Given the divergences and distrust between North and South “I am not optimistic about the capacities to reach competitiveness regarding reform and climatic changes”, stated Rutte.

The Austrian chancellor, Sebastian Kurz, representative of his country’s extreme-right, called on a more financially dynamic Europe, wherein priorities should be: reduce migration, solving divergences with US and avoiding a no deal Brexit, which would be destructive for Great Britain and for Europe as well.

Shinzo Abe, the Japanese prime-minister, was saying when talking about the international trade system that “it should be a fair, transparent and effective system when protecting the intellectual right as well as when it comes to fields like e-commerce or governmental acquirements”. As many other participants at the Forum, the Japanese prime-minister was expressing his concerns about the US-China relations effects, Brexit and the populist tendencies on the evolution of the international evolution.

The speeches the leaders held at the Forum have revealed some tendencies related to international relations:

  • More or less direct, many of the leaders have criticized unilateralism, protectionism and US’s vision lack of predictability on world’s states relations;
  • The absence at the Forum as well as the different perspectives of some European leaders are revealing Europe’s current divisions;
  • The current form of globalization, which led to world’s division in the rich and the poor was still supported by the leaders of the rich states, who have made less evaluations on what 4.0 Globalization should bring to eliminates the breaches;
  • All participants who have spoken on climatic changes have underlined that it is affecting world’s economic evolution.

The works presented did not reach all the topics proposed in Forum’s plan and instead of criticizing the current form of globalization which led to global discrepancies, on the contrary, they have applauded how it enriched the states they were representing.

The World Economic Forum did not reach but partially its goals.
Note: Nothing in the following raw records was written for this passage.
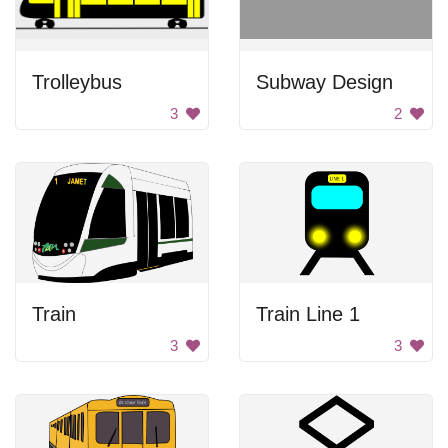
Trolleybus
Subway Design
3
2
Train
Train Line 1
3
3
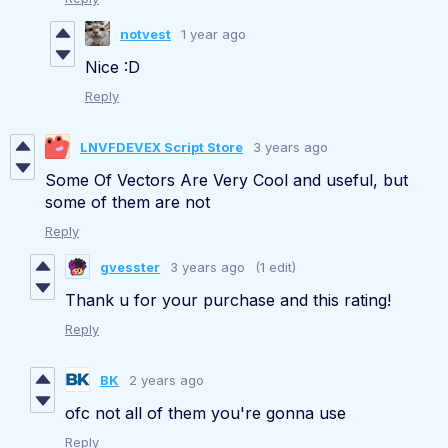
notvest
1 year ago
Nice :D
Reply
LNVFDEVEX Script Store
3 years ago
Some Of Vectors Are Very Cool and useful, but
some of them are not
Reply
gvesster
3 years ago
(1 edit)
Thank u for your purchase and this rating!
Reply
BK
2 years ago
ofc not all of them you're gonna use
Reply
US president’s absence did not allow the answer of a series of questions which could have eliminated some opinions seen as being in the usual unpredictability area, the absence of prime-minister Theresa May left some unanswerable questions about Brexit, Emmanuel Macron’s absence did not offer the world the presentation of Europe’s evolution strategy for the forthcoming years, meanwhile Russia’s representative did not offer the presentation of a modification perspective of the current capitalism to a constructive destructive path. Participants have spoken less about passing to 4.0 globalization.  

The conclusion on the globalization process would be that this international economic relations form will continue and will develop relying on multilateral relations, even if populism, unilateralism and protectionism will try to make the transition to 4.0 globalization ineffective.